BlockBuster could exist only on the internet, download your movie. They could just as easily go into the book/magazine business? There could still be movie theatres for the large screen, but they would be under pressure with HDTV coming of age. Every major device (washer, fridge) in the home could put out an SOS when trouble was imminent. The home could be wired for automatic heat adjustment (such a thing is in the works with Power companies), fire alarm, security, cameras, lights, garage door.
The problem, at present, is supply of bandwidth far exceeds demand. Nothing really new for infrastructure design. You don't build a single lane highway one week, then when everybody decides to use it, just put in a few more lanes? The compounding problem is that not just one entity is planning infrastructure for the future. Competition has several entities with the idea of getting a certain amount of the pie (customers) and it isn't divided equally, but with overlaps. So you have over build, on top of over build.

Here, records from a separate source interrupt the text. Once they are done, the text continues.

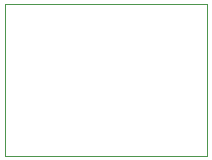
<source format=gbr>
%TF.GenerationSoftware,KiCad,Pcbnew,(5.1.9-0-10_14)*%
%TF.CreationDate,2021-04-03T00:54:56+08:00*%
%TF.ProjectId,ArduinoSWD,41726475-696e-46f5-9357-442e6b696361,rev?*%
%TF.SameCoordinates,Original*%
%TF.FileFunction,Profile,NP*%
%FSLAX46Y46*%
G04 Gerber Fmt 4.6, Leading zero omitted, Abs format (unit mm)*
G04 Created by KiCad (PCBNEW (5.1.9-0-10_14)) date 2021-04-03 00:54:56*
%MOMM*%
%LPD*%
G01*
G04 APERTURE LIST*
%TA.AperFunction,Profile*%
%ADD10C,0.050000*%
%TD*%
G04 APERTURE END LIST*
D10*
X112331500Y-66548000D02*
X115379500Y-66548000D01*
X112331500Y-79375000D02*
X112331500Y-66548000D01*
X129413000Y-79375000D02*
X112331500Y-79375000D01*
X129413000Y-66548000D02*
X129413000Y-79375000D01*
X115379500Y-66548000D02*
X129413000Y-66548000D01*
M02*

</source>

Before the AT&T breakup, infrastructure planning was of one entity. Someone wants to build their own private network to compete with AT&T is at a disadvantage. In the past they start small and grow over time. The companies that have grown and barely catching their breath maintaining their size, have had a technology shift. They have to put the new technology in place - not in a slow growth build-out mode -, but all at once - ASAP. For a time both the old and new systems may need to be maintained. The checks don't roll in ASAP from the customer to pay for the new technology.
Who is footing the bill? You might think the equipment manufacturers and banks, but also the stockholders. If the telecom company goes bankrupt the stockholder is sure to lose. Which has been the case.
Infrastructure should be a very long time investment. Maybe not suited to a company with stockholders demanding quarterly positive earnings per share. A lot of the infrastructure of the USA is owned by government entities (RR, highways, [was telephone], bridges, etc.) Should there be an entity, institution, or government backed mortgage perhaps to manage the infrastructure? What about the government taking over bankrupt telecom infrastructure, if it makes ($) sense? Were the bankruptcies the result of bad decisions in design? Who pays for bankruptcies in the end? The loss of the failed company is passed on to debt holders, whom then claim the loss on their income tax. Usually the loss in tax is not adjusted by decreasing government spending, but higher income tax. The budget gap.
The telecom industry needs to convince users of the last mile that higher bandwidth is needed. Right now telecoms are buckling under the pressure of competition while maintaining infrastructure. There is no real growth, just taking customers from a competitor for a while.